Guerrero returned to photography in the mid-1990s, occasionally shooting for magazines or Wright homeowners.
“I've been taken out of retirement a few times,” he says. “I try to make it as hard as possible for people to get me back to work, but sometimes I let them.
Guerrero realizes he always had something unusual in common with his unlikely architect friend.
“He didn't think he was ever going to die,” Guerrero says. “I'm sure of that. And I didn't think he would either.
Visiting Taliesin
TALIESIN WEST, FRANK LLOYD WRIGHT'S DESERT "CAMP" and winter home in north Scottsdale, was a remote and unlikely backdrop in 1939 for Pedro Guerrero's fortuitous introduction to the style-setting architect.
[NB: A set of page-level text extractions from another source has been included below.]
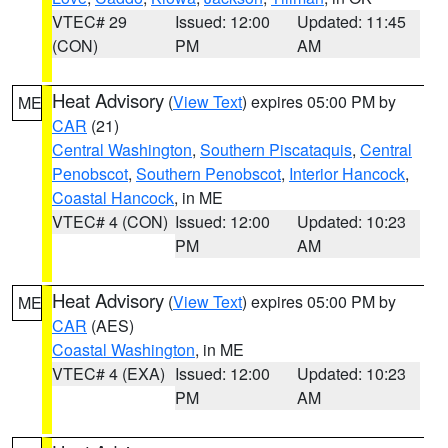
VTEC# 29
Issued: 12:00
Updated: 11:45
(CON)
PM
AM
Heat Advisory
(
View Text
) expires 05:00 PM by
ME
CAR
(21)
Central Washington
,
Southern Piscataquis
,
Central
Penobscot
,
Southern Penobscot
,
Interior Hancock
,
Coastal Hancock
, in ME
VTEC# 4 (CON)
Issued: 12:00
Updated: 10:23
PM
AM
Heat Advisory
(
View Text
) expires 05:00 PM by
ME
CAR
(AES)
Coastal Washington
, in ME
VTEC# 4 (EXA)
Issued: 12:00
Updated: 10:23
PM
AM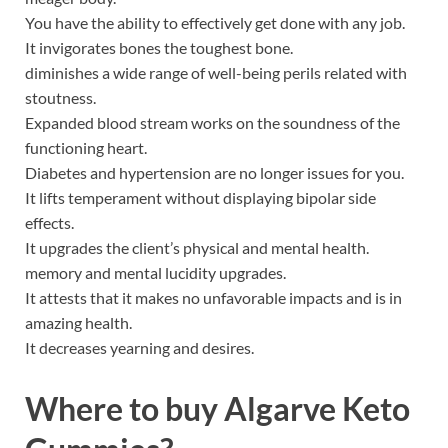
You have the ability to effectively get done with any job.
It invigorates bones the toughest bone.
diminishes a wide range of well-being perils related with
stoutness.
Expanded blood stream works on the soundness of the
functioning heart.
Diabetes and hypertension are no longer issues for you.
It lifts temperament without displaying bipolar side
effects.
It upgrades the client’s physical and mental health.
memory and mental lucidity upgrades.
It attests that it makes no unfavorable impacts and is in
amazing health.
It decreases yearning and desires.
Where to buy
Algarve Keto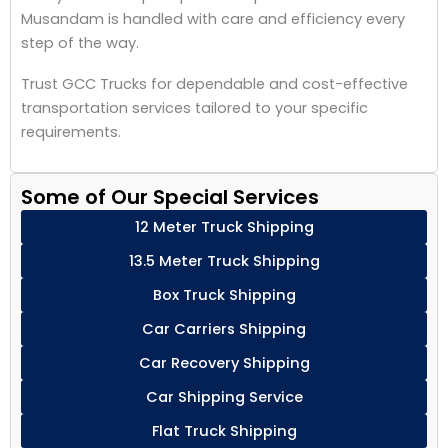
Musandam is handled with care and efficiency every
step of the way.
Trust GCC Trucks for dependable and cost-effective
transportation services tailored to your specific
requirements.
Some of Our Special Services
12 Meter Truck Shipping
13.5 Meter Truck Shipping
Box Truck Shipping
Car Carriers Shipping
Car Recovery Shipping
Car Shipping Service
Flat Truck Shipping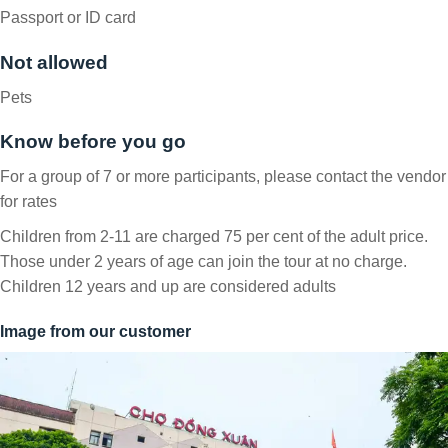
Passport or ID card
Not allowed
Pets
Know before you go
For a group of 7 or more participants, please contact the vendor
for rates
Children from 2-11 are charged 75 per cent of the adult price.
Those under 2 years of age can join the tour at no charge.
Children 12 years and up are considered adults
Image from our customer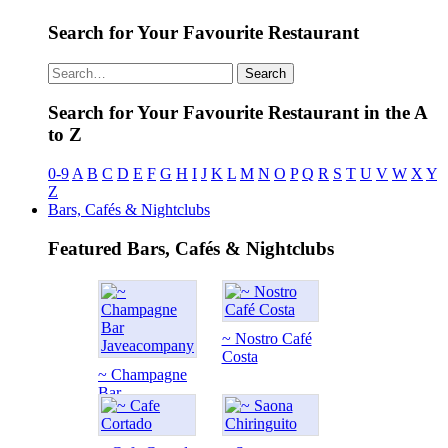
Search for Your Favourite Restaurant
Search
Search for Your Favourite Restaurant in the A
to Z
0-9
A
B
C
D
E
F
G
H
I
J
K
L
M
N
O
P
Q
R
S
T
U
V
W
X
Y
Z
Bars, Cafés & Nightclubs
Featured Bars, Cafés & Nightclubs
~ Nostro Café
Costa
~ Champagne
Bar...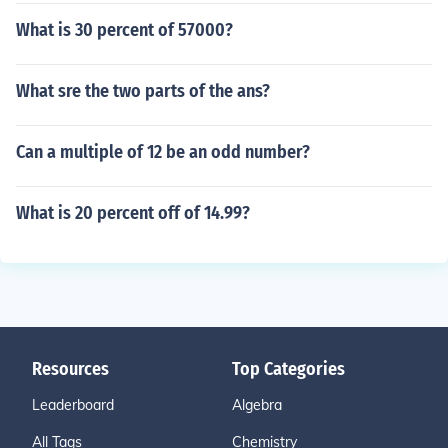
What is 30 percent of 57000?
What sre the two parts of the ans?
Can a multiple of 12 be an odd number?
What is 20 percent off of 14.99?
Resources
Top Categories
Leaderboard
Algebra
All Tags
Chemistry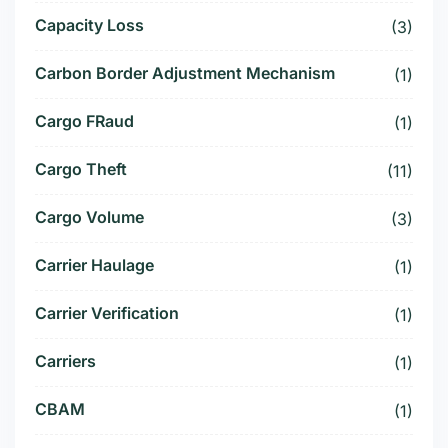
Capacity Loss
(3)
Carbon Border Adjustment Mechanism
(1)
Cargo FRaud
(1)
Cargo Theft
(11)
Cargo Volume
(3)
Carrier Haulage
(1)
Carrier Verification
(1)
Carriers
(1)
CBAM
(1)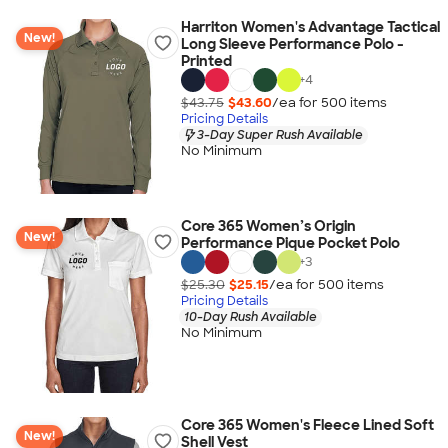
Harriton Women's Advantage Tactical
New!
Long Sleeve Performance Polo -
Printed
+
4
$43.75
$43.60
/ea for
500
item
s
Pricing Details
3-Day Super Rush Available
No Minimum
Core 365 Women’s Origin
New!
Performance Pique Pocket Polo
+
3
$25.30
$25.15
/ea for
500
item
s
Pricing Details
10-Day Rush Available
No Minimum
Core 365 Women's Fleece Lined Soft
New!
Shell Vest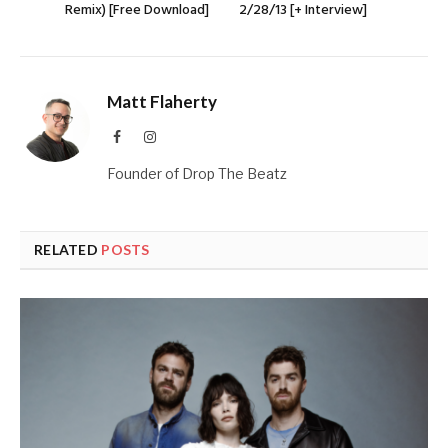
Remix) [Free Download]
2/28/13 [+ Interview]
Matt Flaherty
Facebook
Instagram
Founder of Drop The Beatz
RELATED
POSTS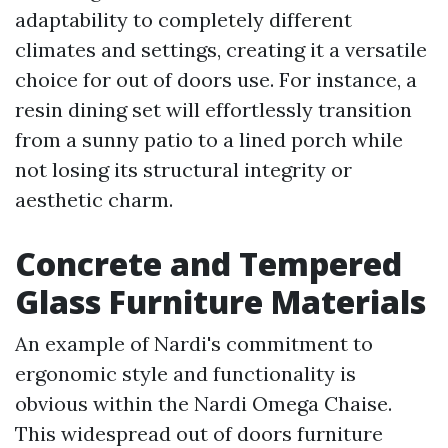
adaptability to completely different
climates and settings, creating it a versatile
choice for out of doors use. For instance, a
resin dining set will effortlessly transition
from a sunny patio to a lined porch while
not losing its structural integrity or
aesthetic charm.
Concrete and Tempered
Glass Furniture Materials
An example of Nardi's commitment to
ergonomic style and functionality is
obvious within the Nardi Omega Chaise.
This widespread out of doors furniture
Wright and his apprentices were just two years into the Taliesin West-building project, collecting rocks and sand for construction of what the American Institute of Architects later selected as a notable example of the master designer's contributions to architecture.
The 600-acre complex today includes lecture halls and performance theaters; an architectural studio; residential spaces where up to 70 people live, work and study; bathrooms that were innovative for the time; and a bookstore noted for its extensive selection of books and prints about Wright.
Visitors to Taliesin-which means "shining brow" in Welsh-will discover a community of students and architects amid thick, slanting walls of rocks bound with concrete, surprisingly low doorways that dictate a careful duck, rooftops that resemble the original canvas ones, and inviting massive fireplaces that helped warm the structures, which had no modern heating or cooling until later years.
Wright's sleeping quarters, recently restored and now included on some of the public tours, demonstrate the austere-but-artistic angular nature of the buildings and furniture, much of which also was designed by the visionary trend-setter.
Tour Taliesin West's oddly shaped, low-ceilinged rooms and intriguingly placed passages and walkways and you see why Pedro Guerrero fell so happily into his association with the place and its creator-and launched his dynamic photography career. All LOCATION: 12621 N. Frank Lloyd Wright Blvd., Scottsdale, about 27 miles northeast of downtown Phoenix.
GETTING THERE: From downtown Phoenix, drive east on Interstate 10 and merge onto State Route 202. Merge again onto State Route 101 and drive north about 9.5 miles to Shea Boulevard. Exit and turn right onto Shea Boulevard and drive about 3 miles to Frank Lloyd Wright Boulevard. Turn left (north) and after about a mile watch for signs at the intersection with East Cactus Road directing visitors to the right (northeast) and a short driveway to Taliesin West.HOURS, DATES: September 1 through June 30, daily, 9 A.M. to 4 P.M.; July 1 through August 31, Thursdays to Mondays, 9 A.M. to 4 P.M.; closed Easter, Thanksgiving, Christmas Day and New Year's Day.
FEES: Various tours range from $16 to $45. Call (480) 860-8810 for recorded information.
WEATHER: Some tours may be canceled during heavy rain.